# TASK PROMPT
Restate every line of the data word for word, except for the images.
══ DATA
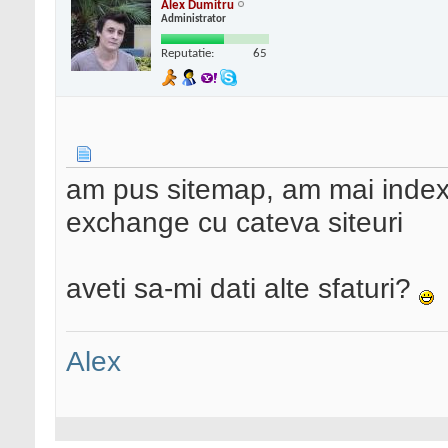
Alex Dumitru
Administrator
Reputatie:
65
am pus sitemap, am mai indexat
exchange cu cateva siteuri
aveti sa-mi dati alte sfaturi?
Alex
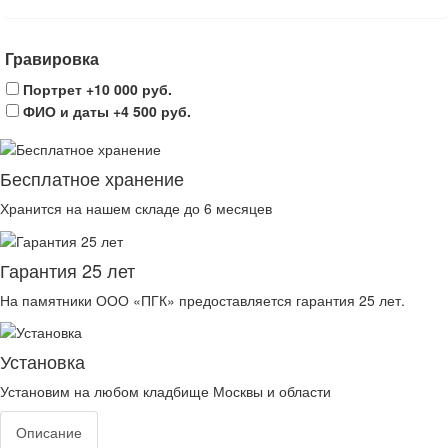
Гравировка
Портрет
+10 000 руб.
ФИО и даты
+4 500 руб.
Бесплатное хранение
Хранится на нашем складе до 6 месяцев
Гарантия 25 лет
На памятники ООО «ПГК» предоставляется гарантия 25 лет.
Установка
Установим на любом кладбище Москвы и области
Описание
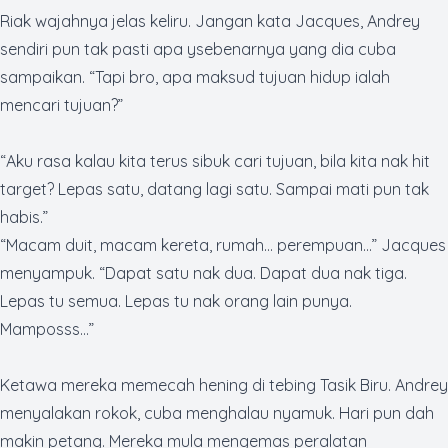
Riak wajahnya jelas keliru. Jangan kata Jacques, Andrey
sendiri pun tak pasti apa ysebenarnya yang dia cuba
sampaikan. “Tapi
bro
, apa maksud tujuan hidup ialah
mencari tujuan?”
“Aku rasa kalau kita terus sibuk cari tujuan, bila kita nak hit
target
? Lepas satu, datang lagi satu. Sampai mati pun tak
habis.”
“Macam duit, macam kereta, rumah… perempuan…” Jacques
menyampuk. “Dapat satu nak dua. Dapat dua nak tiga.
Lepas tu semua. Lepas tu nak orang lain punya.
Mamposss…”
Ketawa mereka memecah hening di tebing Tasik Biru. Andrey
menyalakan rokok, cuba menghalau nyamuk. Hari pun dah
makin petang. Mereka mula mengemas peralatan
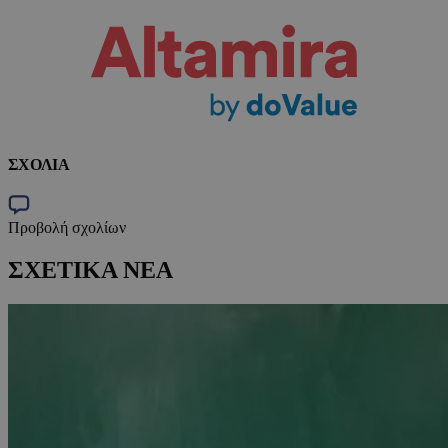
ΣΧΟΛΙΑ
Προβολή σχολίων
ΣΧΕΤΙΚΑ ΝΕΑ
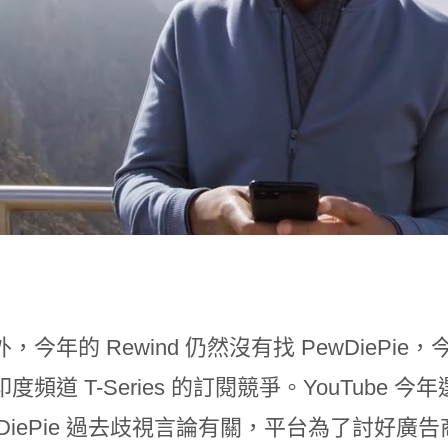
，今年的 Rewind 仍然沒有找 PewDiePie，
度頻道 T-Series 的訂閱競爭。YouTube
wDiePie 過去歧視言論有關，平台為了討好廣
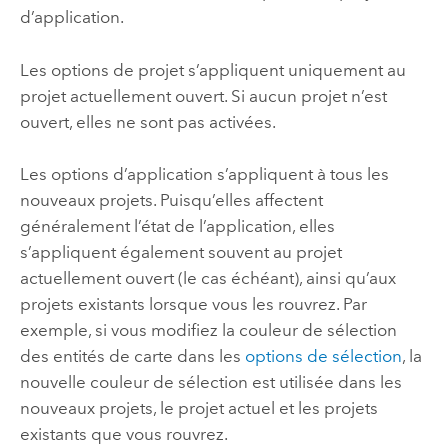
d’application.
Les options de projet s’appliquent uniquement au
projet actuellement ouvert. Si aucun projet n’est
ouvert, elles ne sont pas activées.
Les options d’application s’appliquent à tous les
nouveaux projets. Puisqu’elles affectent
généralement l’état de l’application, elles
s’appliquent également souvent au projet
actuellement ouvert (le cas échéant), ainsi qu’aux
projets existants lorsque vous les rouvrez. Par
exemple, si vous modifiez la couleur de sélection
des entités de carte dans les
options de sélection
, la
nouvelle couleur de sélection est utilisée dans les
nouveaux projets, le projet actuel et les projets
existants que vous rouvrez.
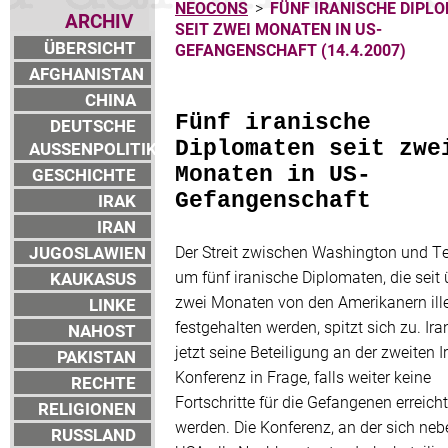
NEOCONS
>
FÜNF IRANISCHE DIPL
ARCHIV
SEIT ZWEI MONATEN IN US-
ÜBERSICHT
GEFANGENSCHAFT (14.4.2007)
AFGHANISTAN
CHINA
Fünf iranische
DEUTSCHE
Diplomaten seit zwe
AUSSENPOLITIK
Monaten in US-
GESCHICHTE
Gefangenschaft
IRAK
IRAN
JUGOSLAWIEN
Der Streit zwischen Washington und T
um fünf iranische Diplomaten, die seit 
KAUKASUS
zwei Monaten von den Amerikanern ill
LINKE
festgehalten werden, spitzt sich zu. Iran
NAHOST
jetzt seine Beteiligung an der zweiten I
PAKISTAN
Konferenz in Frage, falls weiter keine
RECHTE
Fortschritte für die Gefangenen erreicht
RELIGIONEN
werden. Die Konferenz, an der sich ne
RUSSLAND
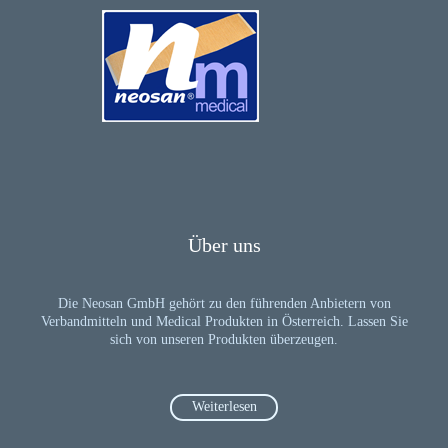
Über uns
Die Neosan GmbH gehört zu den führenden Anbietern von
Verbandmitteln und Medical Produkten in Österreich. Lassen Sie
sich von unseren Produkten überzeugen.
Weiterlesen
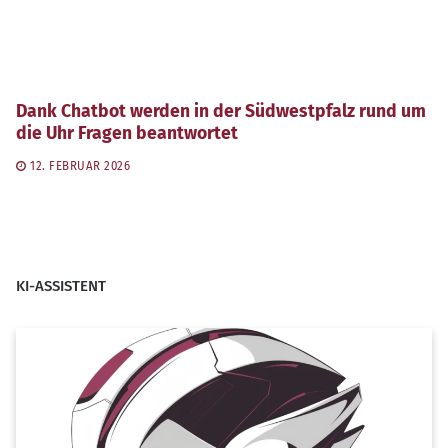
Dank Chatbot werden in der Südwestpfalz rund um
die Uhr Fragen beantwortet
12. FEBRUAR 2026
KI-ASSISTENT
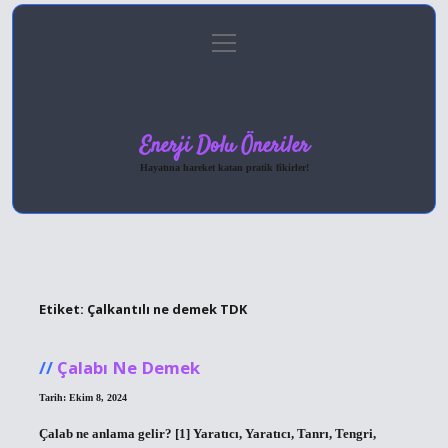
menüyü
Anasayfa
Gizlilik Politikası
Yasal Uyarı
aç
Hakkımızda
Enerji Dolu Öneriler
Hayatına hareket katan pratik fikirler!
Etiket:
Çalkantılı ne demek TDK
Çalabı Ne Demek
Tarih: Ekim 8, 2024
Çalab ne anlama gelir? [1] Yaratıcı, Yaratıcı, Tanrı, Tengri,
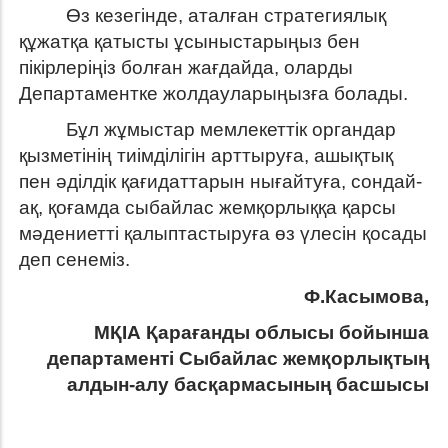
Өз кезегінде, аталған стратегиялық
құжатқа қатысты ұсыныстарыңыз бен
пікірлеріңіз болған жағдайда, оларды
Департаментке жолдауларыңызға болады.
Бұл жұмыстар мемлекеттік органдар
қызметінің тиімділігін арттыруға, ашықтық
пен әділдік қағидаттарын нығайтуға, сондай-
ақ, қоғамда сыбайлас жемқорлыққа қарсы
мәдениетті қалыптастыруға өз үлесін қосады
деп сенеміз.
Ф.Касымова,
МҚІА Қарағанды облысы бойынша
департаменті Сыбайлас жемқорлықтың
алдын-алу басқармасының басшысы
════
# ANSWER TO THIS EXERCISE
Alex Dumitru
Administrator
Reputatie:
65
am pus sitemap, am mai indexat
exchange cu cateva siteuri
aveti sa-mi dati alte sfaturi?
Alex
Гравировка
Портрет
+10 000 руб.
ФИО и даты
+4 500 руб.
Бесплатное хранение
Хранится на нашем складе до 6 месяцев
Гарантия 25 лет
На памятники ООО «ПГК» предоставляется гарантия 25 лет.
Установка
Установим на любом кладбище Москвы и области
Описание
Riak wajahnya jelas keliru. Jangan kata Jacques, Andrey
sendiri pun tak pasti apa ysebenarnya yang dia cuba
sampaikan. “Tapi
bro
, apa maksud tujuan hidup ialah
mencari tujuan?”
“Aku rasa kalau kita terus sibuk cari tujuan, bila kita nak hit
target
? Lepas satu, datang lagi satu. Sampai mati pun tak
habis.”
“Macam duit, macam kereta, rumah… perempuan…” Jacques
menyampuk. “Dapat satu nak dua. Dapat dua nak tiga.
Lepas tu semua. Lepas tu nak orang lain punya.
Mamposss…”
Ketawa mereka memecah hening di tebing Tasik Biru. Andrey
menyalakan rokok, cuba menghalau nyamuk. Hari pun dah
makin petang. Mereka mula mengemas peralatan
ΣΧΟΛΙΑ
Προβολή σχολίων
ΣΧΕΤΙΚΑ ΝΕΑ
，今年的 Rewind 仍然沒有找 PewDiePie，
度頻道 T-Series 的訂閱競爭。YouTube
wDiePie 過去歧視言論有關，平台為了討好廣
d’application.
Les options de projet s’appliquent uniquement au
projet actuellement ouvert. Si aucun projet n’est
ouvert, elles ne sont pas activées.
Les options d’application s’appliquent à tous les
nouveaux projets. Puisqu’elles affectent
généralement l’état de l’application, elles
s’appliquent également souvent au projet
actuellement ouvert (le cas échéant), ainsi qu’aux
projets existants lorsque vous les rouvrez. Par
exemple, si vous modifiez la couleur de sélection
des entités de carte dans les
options de sélection
, la
nouvelle couleur de sélection est utilisée dans les
nouveaux projets, le projet actuel et les projets
existants que vous rouvrez.
NEOCONS
>
FÜNF IRANISCHE DIPL
ARCHIV
SEIT ZWEI MONATEN IN US-
ÜBERSICHT
GEFANGENSCHAFT (14.4.2007)
AFGHANISTAN
CHINA
Fünf iranische
DEUTSCHE
Diplomaten seit zwe
AUSSENPOLITIK
Monaten in US-
GESCHICHTE
Gefangenschaft
IRAK
IRAN
JUGOSLAWIEN
Der Streit zwischen Washington und T
um fünf iranische Diplomaten, die seit 
KAUKASUS
zwei Monaten von den Amerikanern ill
LINKE
festgehalten werden, spitzt sich zu. Iran
NAHOST
jetzt seine Beteiligung an der zweiten I
PAKISTAN
Konferenz in Frage, falls weiter keine
RECHTE
Fortschritte für die Gefangenen erreicht
RELIGIONEN
werden. Die Konferenz, an der sich ne
RUSSLAND
Über uns
Die Neosan GmbH gehört zu den führenden Anbietern von
Verbandmitteln und Medical Produkten in Österreich. Lassen Sie
sich von unseren Produkten überzeugen.
Weiterlesen
Dank Chatbot werden in der Südwestpfalz rund um
die Uhr Fragen beantwortet
12. FEBRUAR 2026
KI-ASSISTENT
menüyü
Anasayfa
Gizlilik Politikası
Yasal Uyarı
aç
Hakkımızda
Enerji Dolu Öneriler
Hayatına hareket katan pratik fikirler!
Etiket:
Çalkantılı ne demek TDK
Çalabı Ne Demek
Tarih: Ekim 8, 2024
Çalab ne anlama gelir? [1] Yaratıcı, Yaratıcı, Tanrı, Tengri,
Өз кезегінде, аталған стратегиялық
құжатқа қатысты ұсыныстарыңыз бен
пікірлеріңіз болған жағдайда, оларды
Департаментке жолдауларыңызға болады.
Бұл жұмыстар мемлекеттік органдар
қызметінің тиімділігін арттыруға, ашықтық
пен әділдік қағидаттарын нығайтуға, сондай-
ақ, қоғамда сыбайлас жемқорлыққа қарсы
мәдениетті қалыптастыруға өз үлесін қосады
деп сенеміз.
Ф.Касымова,
МҚІА Қарағанды облысы бойынша
департаменті Сыбайлас жемқорлықтың
алдын-алу басқармасының басшысы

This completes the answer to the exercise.